Om hen daarbij te begeleiden hebben de heren Mael een band gerekruteerd die bestaat uit vijf frisse jongens die tezamen vele jaren jonger zijn dan de twee broers bij elkaar opgeteld. Dat was maar goed ook, want wie de muziek van Sparks een beetje kent weet dat het muziek voor jonge mensen is. Geen gemakzuchtig langdradig gesoleer met veel noten uit de losse pols. Daarvoor ga je maar naar Camel. Nee, nummers van Sparks zijn puntig, doelgericht, vliegen onverwacht uit de bocht, laten je alle hoeken van de kamer zien en blijken uiteindelijk toch een goed herkenbare kop, romp en staart te hebben.
Ron’s dansje (overigens niet tijdens genoemd nummer, maar tijdens The Number One Song In Heaven)
De band kon alles met soepel gemak en vanuit een prettig dienende houding aan. Van de minioperettes van Kimono My House en Propaganda tot de Moroderklassiekers van No. 1 In Heaven en van obscure 80s “hitjes” (Change) tot de instantmeezingers van Hippopotamus uit 2017, het klonk allemaal als de spreekwoordelijke Zwitserse klok. En Russel en Ron hadden alle ruimte om in de juiste mate te shinen. De inmiddels bijna zeventigjarige (!) Russel door gewoon alle noten te halen en de ideale charmante frontman te zijn. De drie jaar oudere Ron (met inmiddels grijze Hitlersnor) door de archetypische ondoorgrondelijke keyboardspeler te zijn die hij is. Een pose die hij tijdens The Number One Song In Heaven even doorbrak door omstandig zijn roze stopdas af te knopen en een parmantig dansje te doen. Dat doet hij natuurlijk avond aan avond, maar gisteren deed hij het wel mooi speciaal voor ons!
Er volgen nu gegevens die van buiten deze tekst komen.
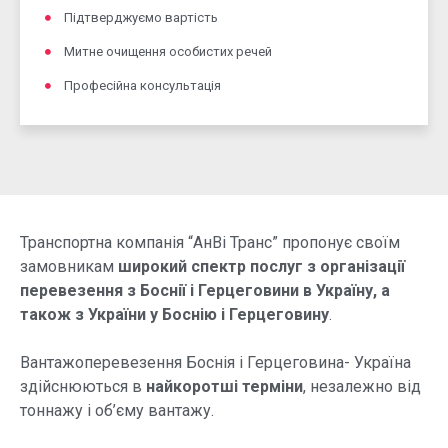
Підтверджуємо вартість
Митне очищення особистих речей
Професійна консультація
Транспортна компанія “АнВі Транс” пропонує своїм
замовникам
широкий спектр послуг з організації
перевезення з Боснії і Герцеговини в Україну, а
також з України у Боснію і Герцеговину
.
Вантажоперевезення Боснія і Герцеговина- Україна
здійснюються в
найкоротші терміни
, незалежно від
тоннажу і об’єму вантажу.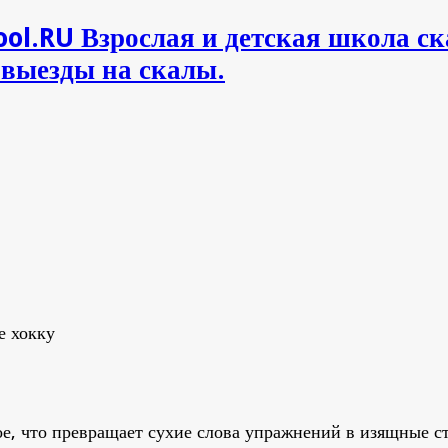
ol.RU Взрослая и детская школа ск
 выезды на скалы.
е хокку
мое, что превращает сухие слова упражнений в изящные с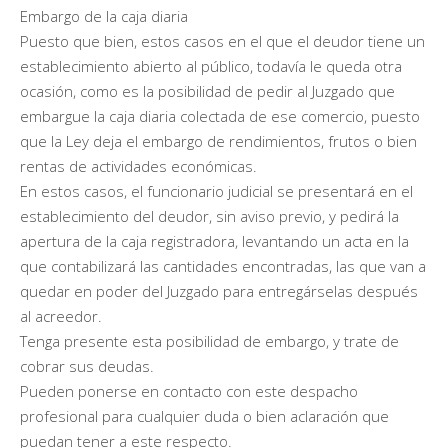
Embargo de la caja diaria
Puesto que bien, estos casos en el que el deudor tiene un
establecimiento abierto al público, todavía le queda otra
ocasión, como es la posibilidad de pedir al Juzgado que
embargue la caja diaria colectada de ese comercio, puesto
que la Ley deja el embargo de rendimientos, frutos o bien
rentas de actividades económicas.
En estos casos, el funcionario judicial se presentará en el
establecimiento del deudor, sin aviso previo, y pedirá la
apertura de la caja registradora, levantando un acta en la
que contabilizará las cantidades encontradas, las que van a
quedar en poder del Juzgado para entregárselas después
al acreedor.
Tenga presente esta posibilidad de embargo, y trate de
cobrar sus deudas.
Pueden ponerse en contacto con este despacho
profesional para cualquier duda o bien aclaración que
puedan tener a este respecto.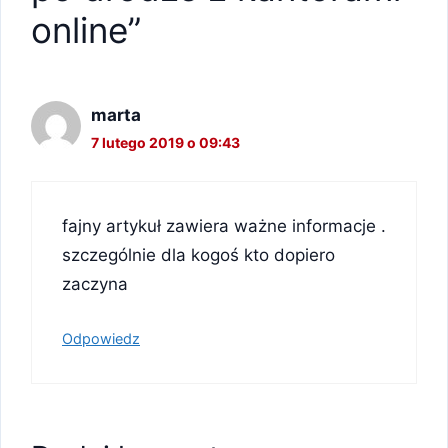
online”
marta
7 lutego 2019 o 09:43
fajny artykuł zawiera ważne informacje .
szczególnie dla kogoś kto dopiero
zaczyna
Odpowiedz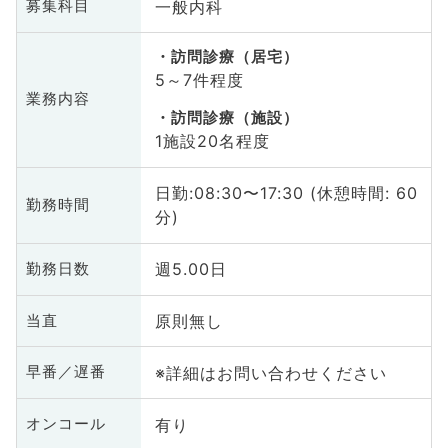
一般内科
募集科目
訪問診療（居宅）
5～7件程度
業務内容
訪問診療（施設）
1施設20名程度
日勤:08:30〜17:30 (休憩時間: 60
勤務時間
分)
週5.00日
勤務日数
原則無し
当直
※詳細はお問い合わせください
早番／遅番
有り
オンコール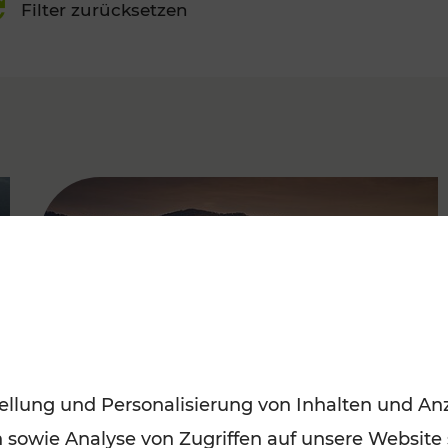
Filter zurücksetzen
FAMOUS
ellung und Personalisierung von Inhalten und Anz
n sowie Analyse von Zugriffen auf unsere Website
Frühling entdecken: Mit den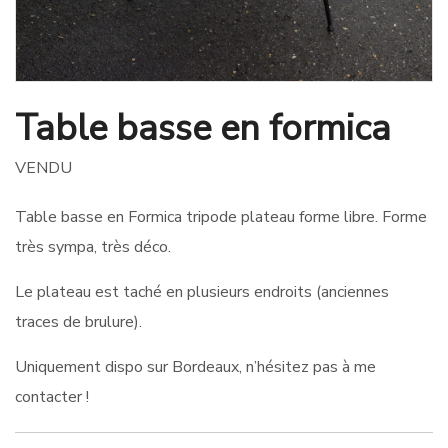
Table basse en formica
VENDU
Table basse en Formica tripode plateau forme libre. Forme
très sympa, très déco.
Le plateau est taché en plusieurs endroits (anciennes
traces de brulure).
Uniquement dispo sur Bordeaux, n’hésitez pas à me
contacter !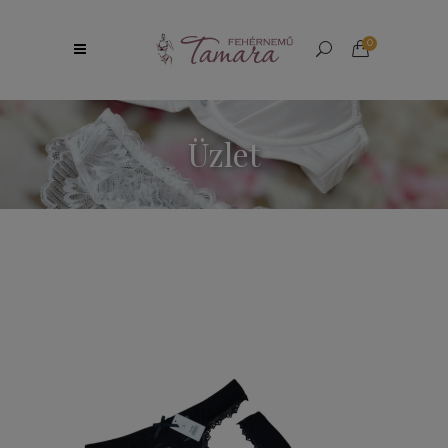
0
Üzlet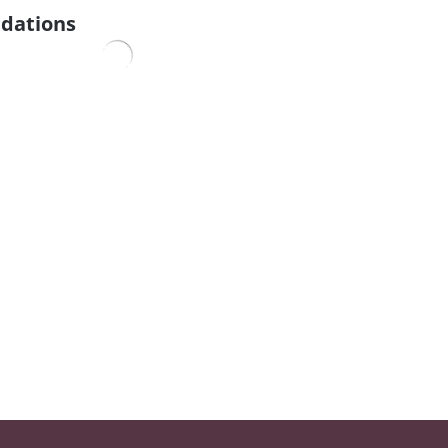
dations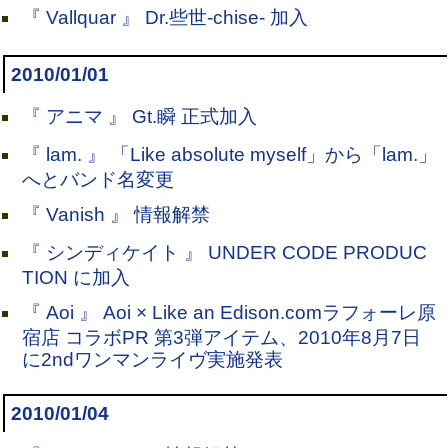
『 Vallquar 』 Dr.些世-chise- 加入
2010/01/01
『 アニマ 』 Gt.瞬 正式加入
『 lam. 』 「Like absolute myself」から「lam.」
へとバンド名変更
『 Vanish 』 情報解禁
『 シンディケイト 』 UNDER CODE PRODUC
TION に加入
『 Aoi 』 Aoi × Like an Edison.comラフォーレ原
宿店 コラボPR 第3弾アイテム、2010年8月7日
に2ndワンマンライヴ実施発表
2010/01/04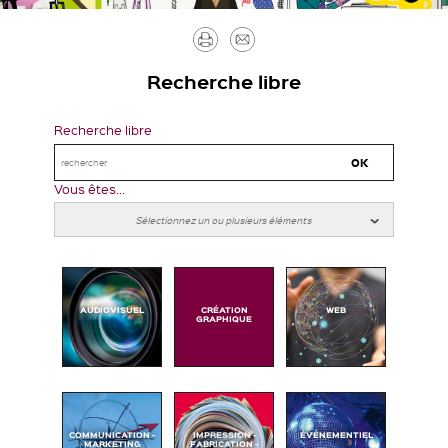
Imprimer
Envoyer
par
Recherche libre
mail
Recherche libre
Vous êtes...
AUDIOVISUEL
CRÉATION
WEB
GRAPHIQUE
COMMUNICATION -
IMPRESSION -
ÉVÉNEMENTIEL
MARKETING
FABRICATION -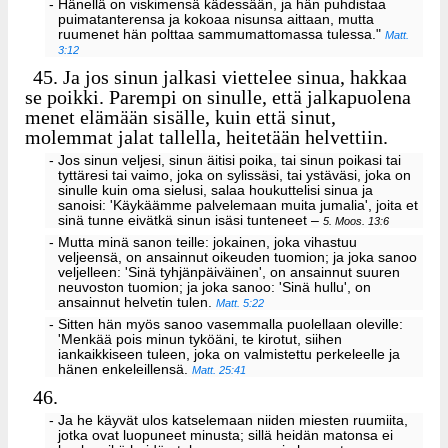
- Hänellä on viskimensä kädessään, ja hän puhdistaa
puimatanterensa ja kokoaa nisunsa aittaan, mutta
ruumenet hän polttaa sammumattomassa tulessa."
Matt.
3:12
45.
Ja jos sinun jalkasi viettelee sinua, hakkaa
se poikki. Parempi on sinulle, että jalkapuolena
menet elämään sisälle, kuin että sinut,
molemmat jalat tallella, heitetään helvettiin.
- Jos sinun veljesi, sinun äitisi poika, tai sinun poikasi tai
tyttäresi tai vaimo, joka on sylissäsi, tai ystäväsi, joka on
sinulle kuin oma sielusi, salaa houkuttelisi sinua ja
sanoisi: 'Käykäämme palvelemaan muita jumalia', joita et
sinä tunne eivätkä sinun isäsi tunteneet –
5. Moos. 13:6
- Mutta minä sanon teille: jokainen, joka vihastuu
veljeensä, on ansainnut oikeuden tuomion; ja joka sanoo
veljelleen: 'Sinä tyhjänpäiväinen', on ansainnut suuren
neuvoston tuomion; ja joka sanoo: 'Sinä hullu', on
ansainnut helvetin tulen.
Matt. 5:22
- Sitten hän myös sanoo vasemmalla puolellaan oleville:
'Menkää pois minun tyköäni, te kirotut, siihen
iankaikkiseen tuleen, joka on valmistettu perkeleelle ja
hänen enkeleillensä.
Matt. 25:41
46.
- Ja he käyvät ulos katselemaan niiden miesten ruumiita,
jotka ovat luopuneet minusta; sillä heidän matonsa ei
Eigenlijk was het allemaal alweer veels te snel afgelopen. Maar het besef dat we toch maar eventjes in het surreële universum van twee van de grootste muzikale geesten op aarde hebben mogen vertoeven bleef bij ons. En alsof er grotere machten mee speelden bleven zich de hele verdere avond allerlei vervreemdende taferelen aandienen. Van cafépubliek dat zich plotseling in engelachtig samenzang verhief (het bleek zanggroep Dekoor die hun concert in het café voortzette) tot andere concertbezoekers die doodleuk bij de DJ biertjes gingen bestellen en platen ging aanvragen bij de jongens en meisjes van de vestiaire. Op de fiets naar huis zag ik overigens ook nog wat vervreemdende dingen, maar dat wijt ik volledig aan de bijeffecten van de biologisch gebrouwen IPA die de kastelein van Tivoli schonk. Die mannen van Sparks kunnen daar niks aan doen, hoewel ze er natuurlijk wel een keer een leuk liedje over zouden kunnen maken.